Image understanding requires the use of specification of object structure and appearance in terms of extractable image properties. In this paper we describe experimentation with a "schemata-based" approach to visual interpretation which requires the construction of a recognition network which is subsequently coded in the programming language OCCAM in order to obtain a full expression of the parallelism inherent in the interpretation process.

Introduction

The task of computational vision may be separated into two stages. In the first stage, a representative set of image structures, or features, is extracted from the digitized image (such as Marr's primal sketch). In the second stage, the requirements of object models are matched against image features in order to obtain an interpretation of the scene.

There are several important technical issues associated with this second stage of processing:

An initial problem in the pursuit of these issues is the definition of a set of image features upon which interpretation is to be based. Some approaches develop the context-free image structures to the parameters of generalized 3-D shape primitives before consideration of object models. The "Connectionist" movement, on the other hand, considers the notion that much more simple image structures may activate object and scene models.

One approach to scene interpretation is found in "schemata-based" vision systems. These systems rely on line-drawing inputs to provide a discrete feature level from which issues of object model matching may be investigated.

One further characteristic of schemata-based systems is their use of parallelism across the active model possibilities. This form of parallelism is clearly required in the case that a feature has been encountered which could be a part of a large number of modeled objects. Also, it is worth noting that this type of "interpretation possibility" parallelism has a counterpart in observed behaviour of humans. The implementation of this parallelism has largely taken the form of "suspend and resume" process control structure. While these types of implementations are adequate for the investigation of some interpretation issues, it is obvious that an implementation is required in a system which has expression in a physically implemented parallel architecture.
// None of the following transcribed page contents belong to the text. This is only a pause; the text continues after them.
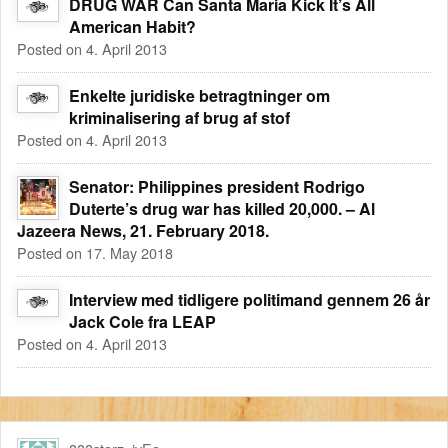
DRUG WAR Can Santa Maria Kick It’s All
American Habit?
Posted on 4. April 2013
Enkelte juridiske betragtninger om
kriminalisering af brug af stof
Posted on 4. April 2013
Senator: Philippines president Rodrigo
Duterte’s drug war has killed 20,000. – Al
Jazeera News, 21. February 2018.
Posted on 17. May 2018
Interview med tidligere politimand gennem 26 år
Jack Cole fra LEAP
Posted on 4. April 2013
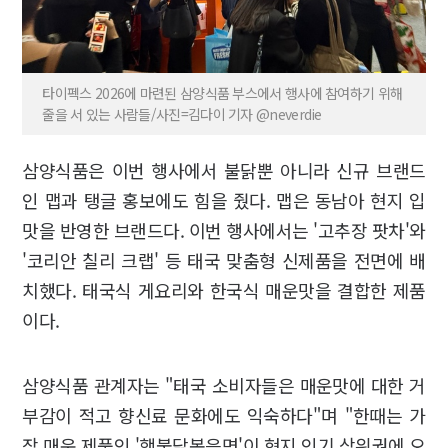
타이펙스 2026에 마련된 삼양식품 부스에서 행사에 참여하기 위해
줄을 서 있는 사람들/사진=김다이 기자 @neverdie
삼양식품은 이번 행사에서 불닭뿐 아니라 신규 브랜드
인 맵과 탱글 홍보에도 힘을 줬다. 맵은 동남아 현지 입
맛을 반영한 브랜드다. 이번 행사에서는 '고추장 팟차'와
'코리안 칠리 크랩' 등 태국 맞춤형 신제품을 전면에 배
치했다. 태국식 게요리와 한국식 매운맛을 결합한 제품
이다.
삼양식품 관계자는 "태국 소비자들은 매운맛에 대한 거
부감이 적고 향신료 문화에도 익숙하다"며 "한때는 가
장 매운 제품인 '핵불닭볶음면'이 현지 인기 상위권에 오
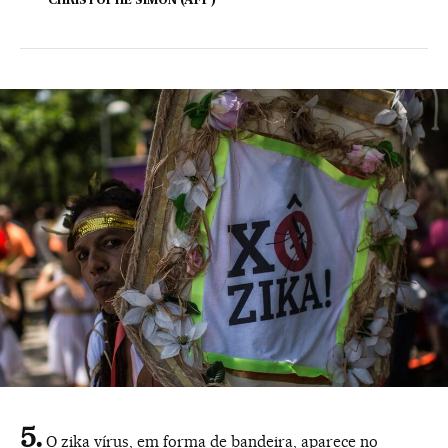
CHRISTOPHE SIMON (AFP)
O zika vírus, em forma de bandeira, aparece no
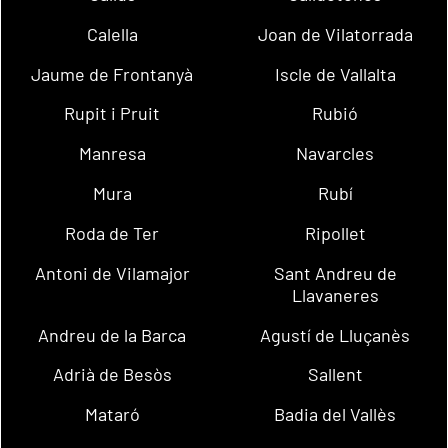
Calella
Joan de Vilatorrada
Jaume de Frontanyà
Iscle de Vallalta
Rupit i Pruit
Rubió
Manresa
Navarcles
Mura
Rubí
Roda de Ter
Ripollet
Antoni de Vilamajor
Sant Andreu de
Llavaneres
Andreu de la Barca
Agustí de Lluçanès
Adrià de Besòs
Sallent
Mataró
Badia del Vallès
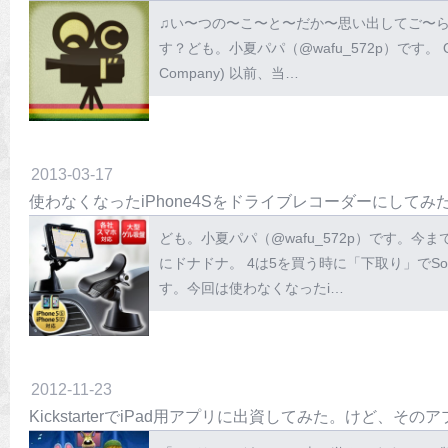
♫い〜つの〜こ〜と〜だか〜思い出してご〜ら
す？ども。小夏パパ（@wafu_572p）です。 Queu
Company) 以前、当…
2013
-
03
-
17
使わなくなったiPhone4Sをドライブレコーダーにしてみ
ども。小夏パパ（@wafu_572p）です。今ま
にドナドナ。 4は5を買う時に「下取り」でSof
す。今回は使わなくなったi…
2012
-
11
-
23
KickstarterでiPad用アプリに出資してみた。けど、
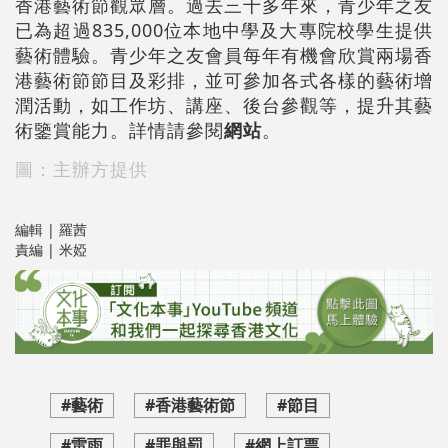
香港藝術節觀眾層。過去三十多年來，青少年之友
已為超過835,000位本地中學及大專院校學生提供
藝術體驗。青少年之友會員每年有機會欣賞兩場香
港藝術節節目及彩排，並可參加各式各樣的藝術增
潤活動，如工作坊、講座、後台參觀等，提升其藝
術鑒賞能力。詳情請參閱
網站
。
圖：主辦方提供
編輯 | 羅茜
責編 | 米婭
#藝術
#香港藝術節
#節目
#雷雨
#罪與罰
#網上訂票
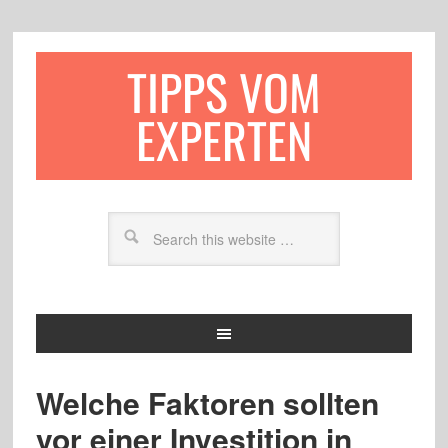
TIPPS VOM
EXPERTEN
Welche Faktoren sollten
vor einer Investition in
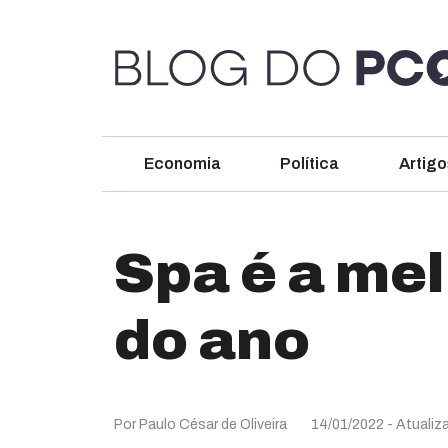
Economia
Política
Artigo
Spa é a me
do ano
Por Paulo César de Oliveira
14/01/2022
- Atualiz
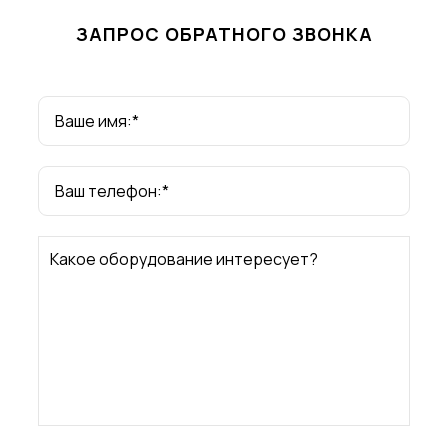
ЗАПРОС ОБРАТНОГО ЗВОНКА
Ваше имя:*
Ваш телефон:*
Какое оборудование интересует?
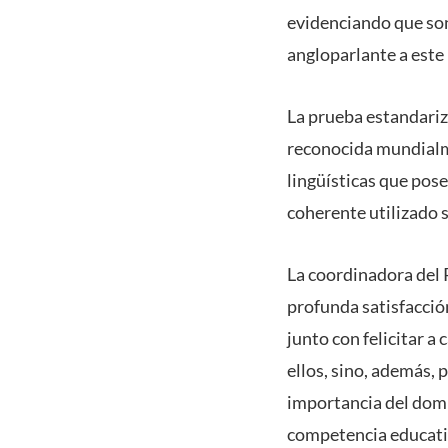
evidenciando que son
angloparlante a este 
La prueba estandariza
reconocida mundialm
lingüísticas que pos
coherente utilizado s
La coordinadora del 
profunda satisfacció
junto con felicitar a
ellos, sino, además, 
importancia del domi
competencia educativ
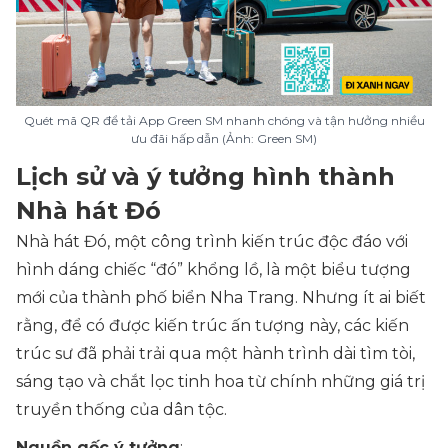
Quét mã QR để tải App Green SM nhanh chóng và tận hưởng nhiều
ưu đãi hấp dẫn (Ảnh: Green SM)
Lịch sử và ý tưởng hình thành
Nhà hát Đó
Nhà hát Đó, một công trình kiến trúc độc đáo với
hình dáng chiếc “đó” khổng lồ, là một biểu tượng
mới của thành phố biển Nha Trang. Nhưng ít ai biết
rằng, để có được kiến trúc ấn tượng này, các kiến
trúc sư đã phải trải qua một hành trình dài tìm tòi,
sáng tạo và chắt lọc tinh hoa từ chính những giá trị
truyền thống của dân tộc.
Nguồn gốc ý tưởng
:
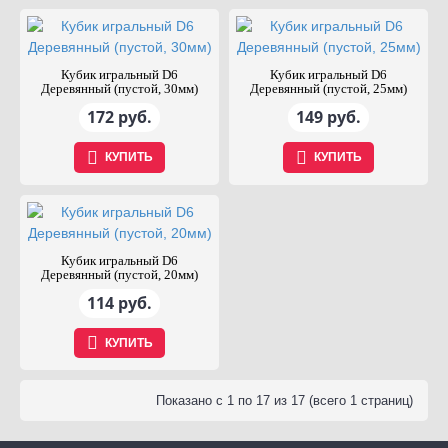
Кубик игральный D6
Кубик игральный D6
Деревянный (пустой, 30мм)
Деревянный (пустой, 25мм)
172 руб.
149 руб.
КУПИТЬ
КУПИТЬ
Кубик игральный D6
Деревянный (пустой, 20мм)
114 руб.
КУПИТЬ
Показано с 1 по 17 из 17 (всего 1 страниц)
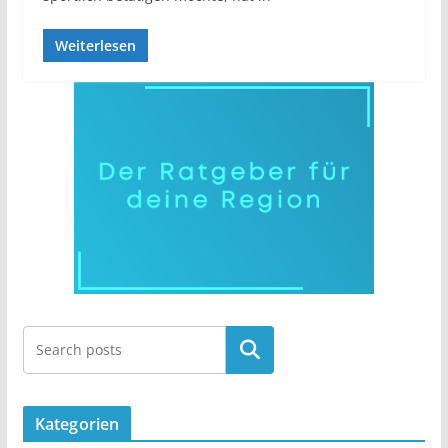
Weiterlesen
Kategorien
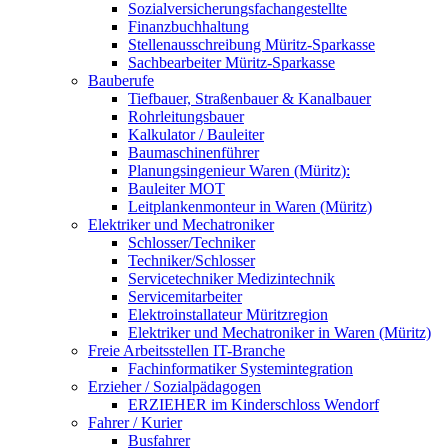
Sozialversicherungsfachangestellte
Finanzbuchhaltung
Stellenausschreibung Müritz-Sparkasse
Sachbearbeiter Müritz-Sparkasse
Bauberufe
Tiefbauer, Straßenbauer & Kanalbauer
Rohrleitungsbauer
Kalkulator / Bauleiter
Baumaschinenführer
Planungsingenieur Waren (Müritz):
Bauleiter MOT
Leitplankenmonteur in Waren (Müritz)
Elektriker und Mechatroniker
Schlosser/Techniker
Techniker/Schlosser
Servicetechniker Medizintechnik
Servicemitarbeiter
Elektroinstallateur Müritzregion
Elektriker und Mechatroniker in Waren (Müritz)
Freie Arbeitsstellen IT-Branche
Fachinformatiker Systemintegration
Erzieher / Sozialpädagogen
ERZIEHER im Kinderschloss Wendorf
Fahrer / Kurier
Busfahrer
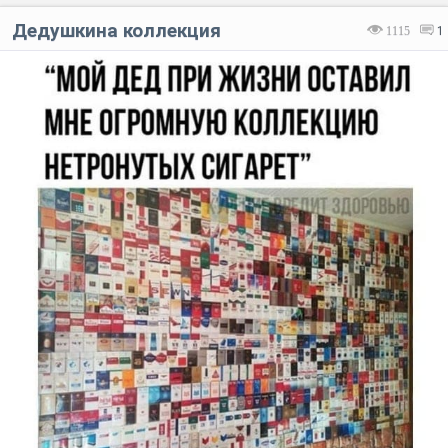
Дедушкина коллекция
1115
1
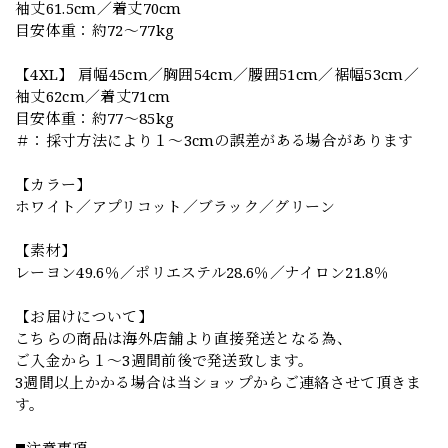
袖丈61.5cm／着丈70cm
目安体重：約72〜77kg
【4XL】 肩幅45cm／胸囲54cm／腰囲51cm／裾幅53cm／
袖丈62cm／着丈71cm
目安体重：約77〜85kg
＃：採寸方法により１～3cmの誤差がある場合があります
【カラー】
ホワイト／アプリコット／ブラック／グリーン
【素材】
レーヨン49.6％／ポリエステル28.6％／ナイロン21.8％
【お届けについて】
こちらの商品は海外店舗より直接発送となる為、
ご入金から１～3週間前後で発送致します。
3週間以上かかる場合は当ショップからご連絡させて頂きま
す。
◼️注意事項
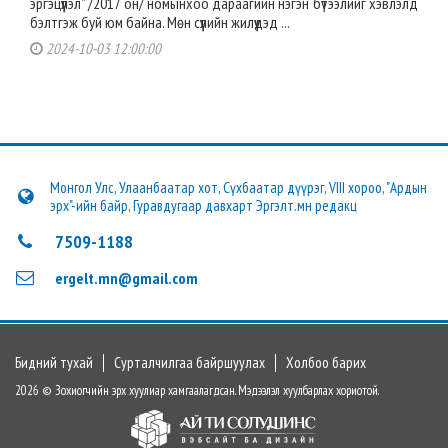
эргэцүүлэл” /2017 он/ номынхоо дараагийн нэгэн бүтээлийг хэвлэлд
бэлтгэж буй юм байна. Мөн сүүлийн жилүүдэд ...
2024-10-03 12:00:00
Монгол Улс, Улаанбаатар хот, Сүхбаатар дүүрэг, VIII хороо, "Ардын
эрх"-ийн байр, Гуравдугаар давхарт Эргэлт.мн редакц
7509-1188
ergelt.mn@gmail.com
Бидний тухай
Сурталчилгаа байршуулах
Холбоо барих
2026 © Зохиогчийн эрх хуулиар хамгаалагдсан. Мэдээлэл хуулбарлах хориотой.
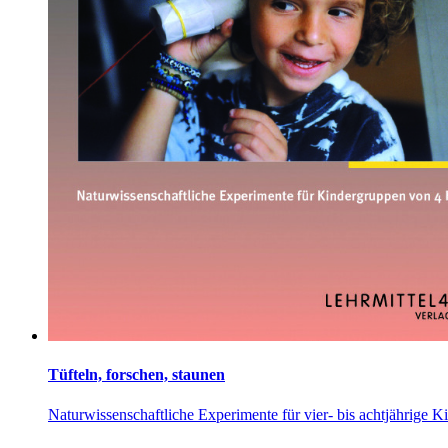
Tüfteln, forschen, staunen
Naturwissenschaftliche Experimente für vier- bis achtjährige K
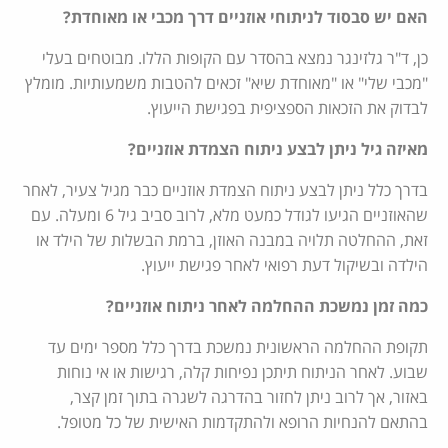
האם יש סבסוד לניתוחי אוזניים דרך מכבי או מאוחדת?
כן, ד"ר גלזינגר נמצא בהסדר עם הקופות הללו. מבוטחים בעלי
"מכבי שלי" או "מאוחדת שיא" זכאים להטבות משמעותיות. מומלץ
לבדוק את הזכאות הספציפית בפגישת הייעוץ.
מאיזה גיל ניתן לבצע ניתוח הצמדת אוזניים?
בדרך כלל ניתן לבצע ניתוח הצמדת אוזניים כבר מגיל צעיר, לאחר
שהאוזניים הגיעו לגודל כמעט מלא, לרוב סביב גיל 6 ומעלה. עם
זאת, ההחלטה תלויה במבנה האוזן, ברמת הבשלות של הילד או
הילדה ובשיקול דעת רפואי לאחר פגישת ייעוץ.
כמה זמן נמשכת ההחלמה לאחר ניתוח אוזניים?
תקופת ההחלמה הראשונית נמשכת בדרך כלל מספר ימים עד
שבוע. לאחר הניתוח תיתכן נפיחות קלה, רגישות או אי נוחות
באזור, אך לרוב ניתן לחזור בהדרגה לשגרה בתוך זמן קצר,
בהתאם להנחיות הרופא ולהתקדמות האישית של כל מטופל.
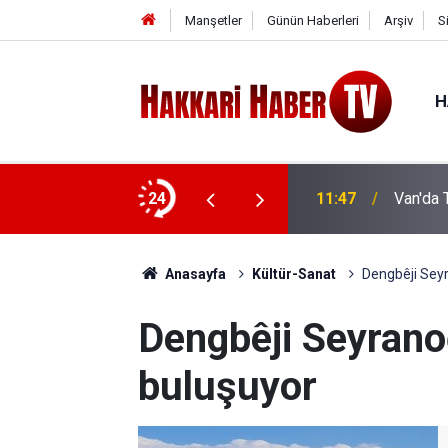
Manşetler
Günün Haberleri
Arşiv
S
H
önüllere dokundu
24
11:47
Van'da 
Anasayfa
Kültür-Sanat
Dengbêji Seyr
Dengbêji Seyrano
buluşuyor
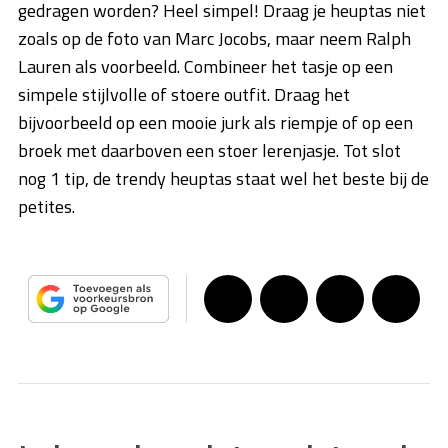
gedragen worden? Heel simpel! Draag je heuptas niet
zoals op de foto van Marc Jocobs, maar neem Ralph
Lauren als voorbeeld. Combineer het tasje op een
simpele stijlvolle of stoere outfit. Draag het
bijvoorbeeld op een mooie jurk als riempje of op een
broek met daarboven een stoer lerenjasje. Tot slot
nog 1 tip, de trendy heuptas staat wel het beste bij de
petites.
Given a hierarchy of object models, we create a recognition network consisting of nodes, corresponsing to the objects, and edges indicating their component hierarchy relationships. At the lowest level, features such as lines are presented to object nodes that recognize simple aggregates such as squares. The existence of these objects causes messages to be passed to higher level object recognition nodes that determine if criteria for the existence of more complicated objects are met. Eventually, the nodes at the top of the object recognition network indicate the presence of complex objects.

The recognition network is implemented by a set of OCCAM processes. OCCAM implements Hoare's Communicating Sequential Processes. The recognition network, implemented in this way, exploits the maximum potential parallelism, if there is sufficient hardware to support it, since OCCAM processes consist of single operations. For example, checking matchings of a single feature with all other features to which it may relate can be done in constant time because OCCAM allows a fully parallel search.

The translation between the object models and the corresponding processes is sufficiently algorithmic for implementation as a description compiler. A database of compiled descriptions could also be interfaced to the real time system allowing recognition of objects to proceed more quickly once a probability of their existence was known.